**PROBLEM DESCRIPTION:** Render every line of the items as a JSON list of strings, one string per line, with blank lines omitted. Leave the pictures out of the answer.

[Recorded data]
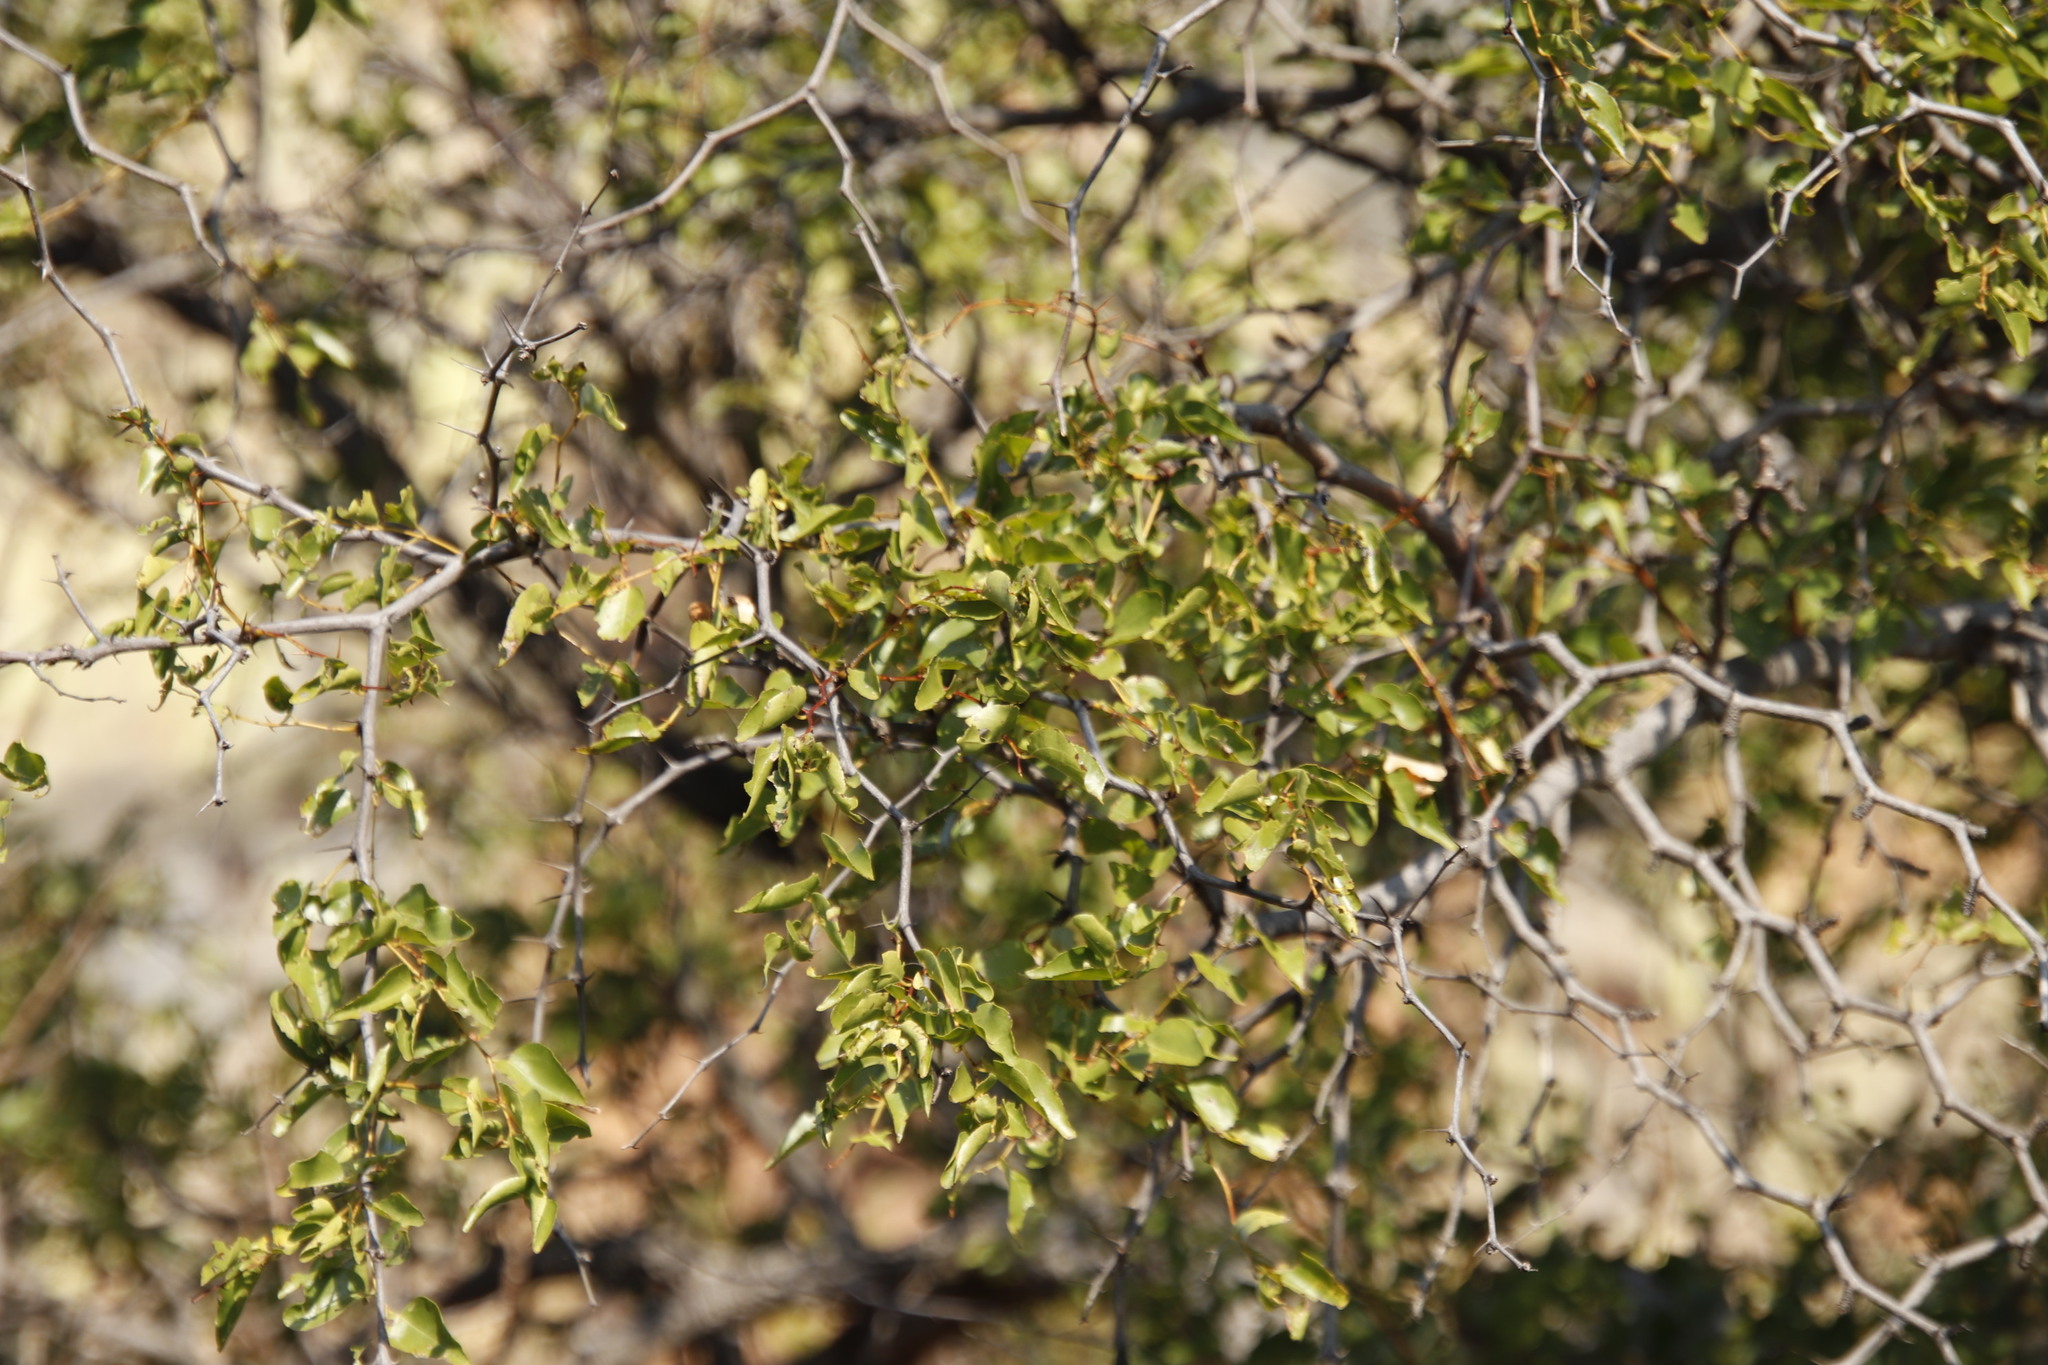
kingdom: Plantae
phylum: Tracheophyta
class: Magnoliopsida
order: Rosales
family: Rhamnaceae
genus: Ziziphus
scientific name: Ziziphus mucronata
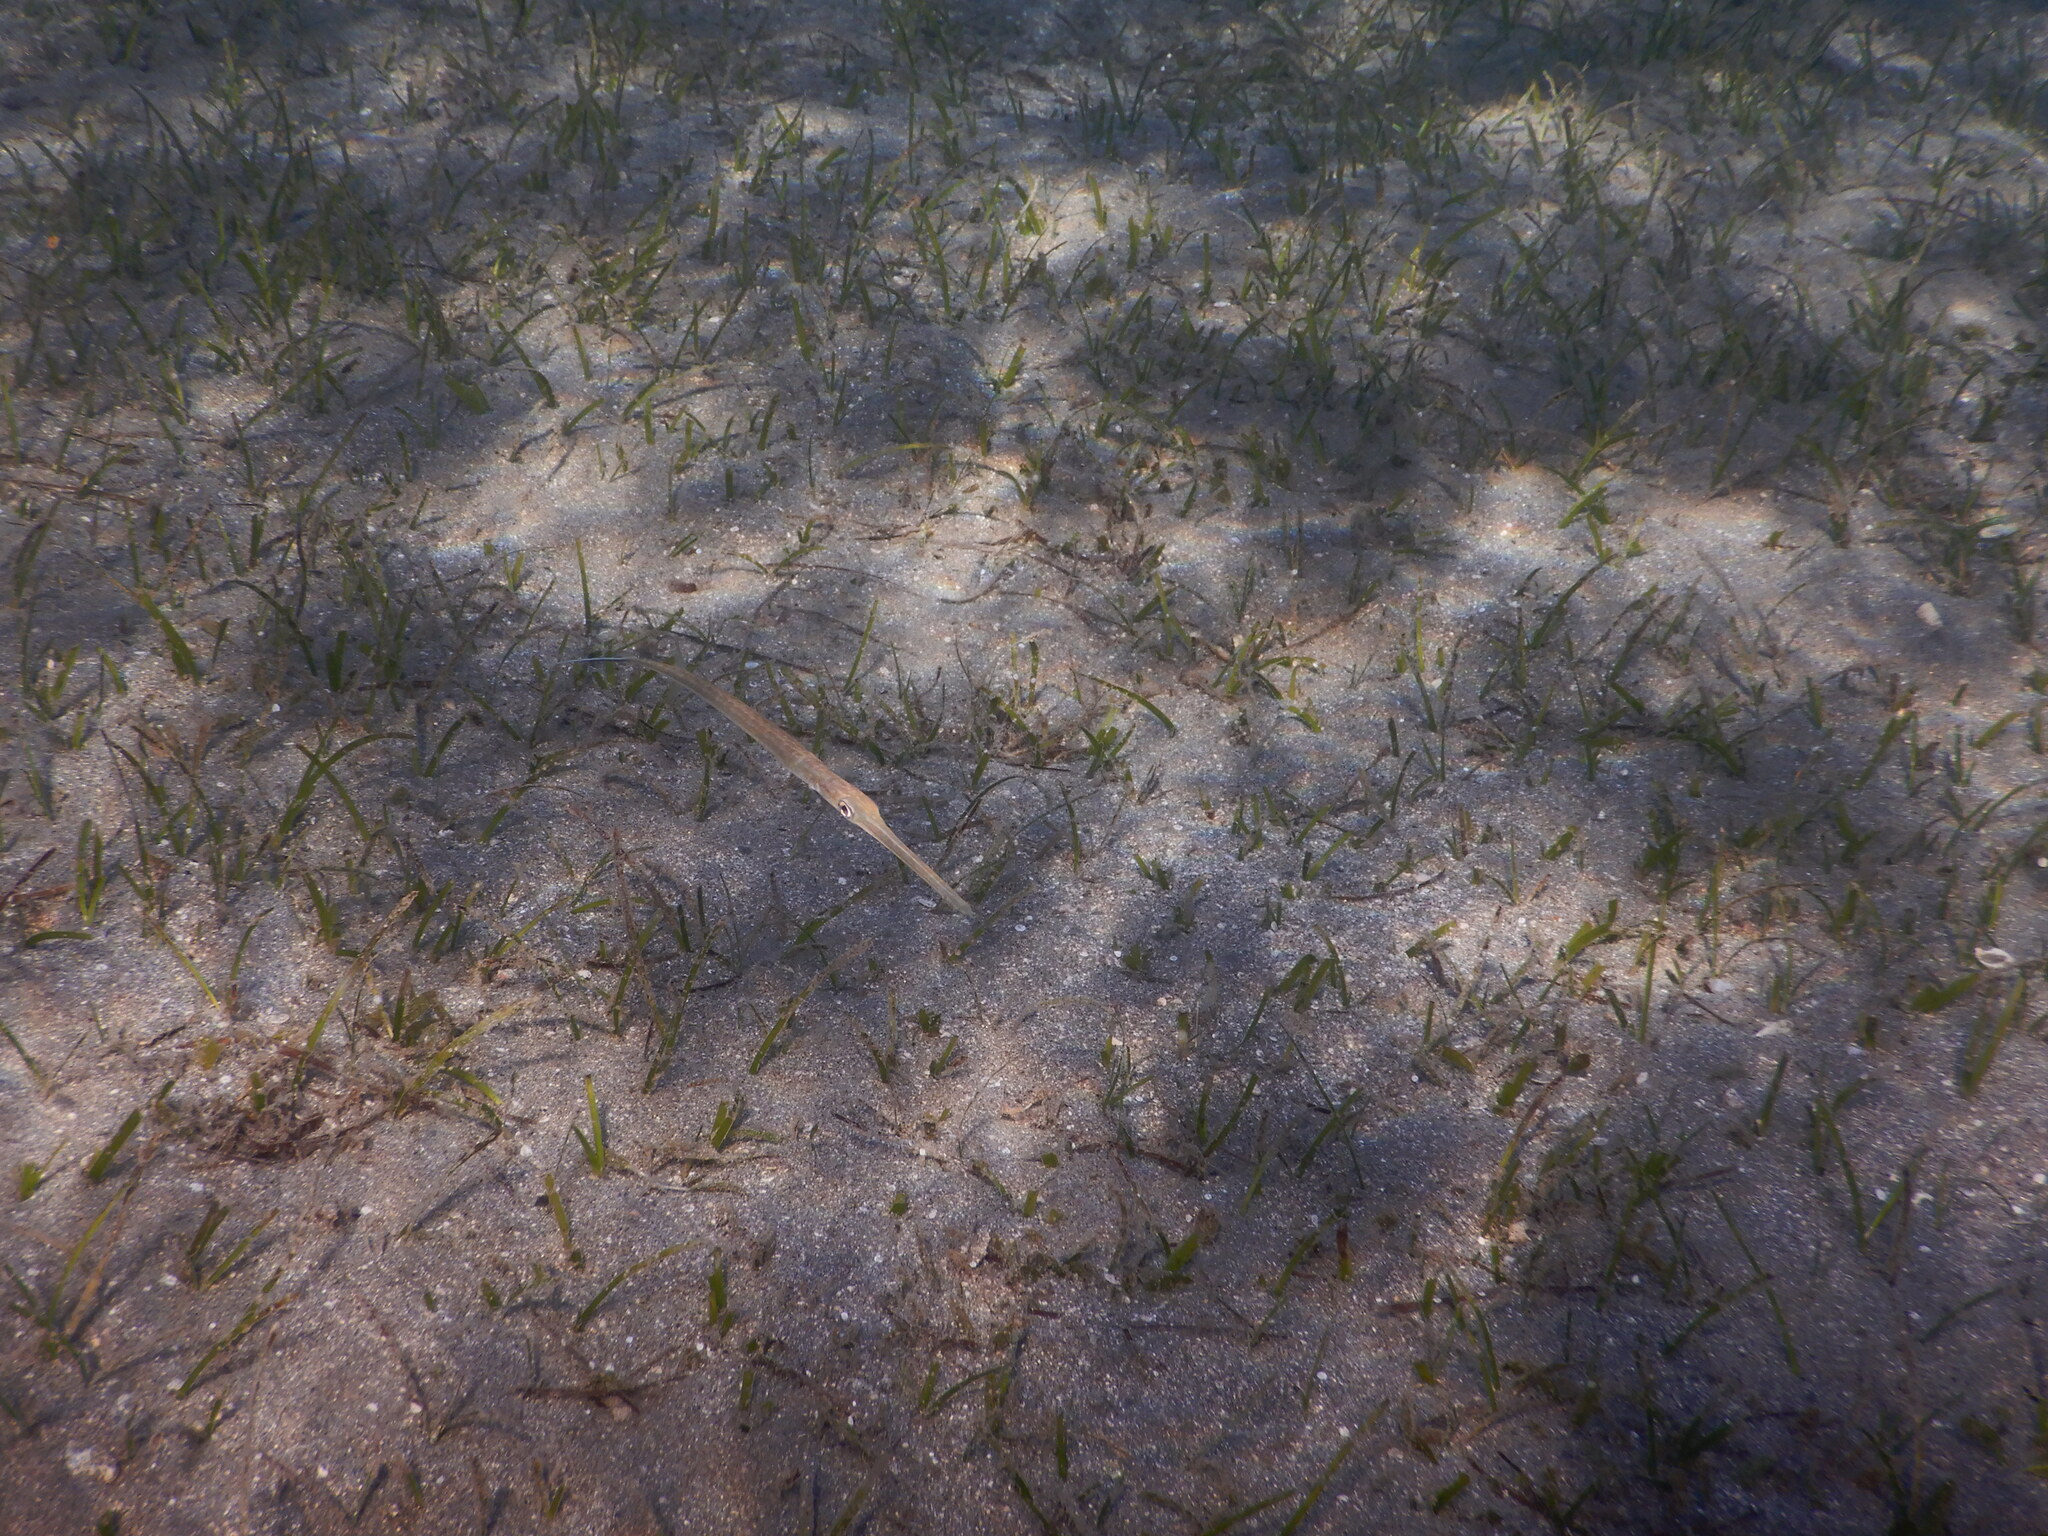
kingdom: Animalia
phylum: Chordata
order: Syngnathiformes
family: Fistulariidae
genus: Fistularia
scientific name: Fistularia commersonii
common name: Bluespotted cornetfish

**FULL SOLUTION:**
[
  "kingdom: Plantae",
  "phylum: Tracheophyta",
  "class: Magnoliopsida",
  "order: Rosales",
  "family: Rhamnaceae",
  "genus: Ziziphus",
  "scientific name: Ziziphus mucronata",
  "kingdom: Animalia",
  "phylum: Chordata",
  "order: Syngnathiformes",
  "family: Fistulariidae",
  "genus: Fistularia",
  "scientific name: Fistularia commersonii",
  "common name: Bluespotted cornetfish"
]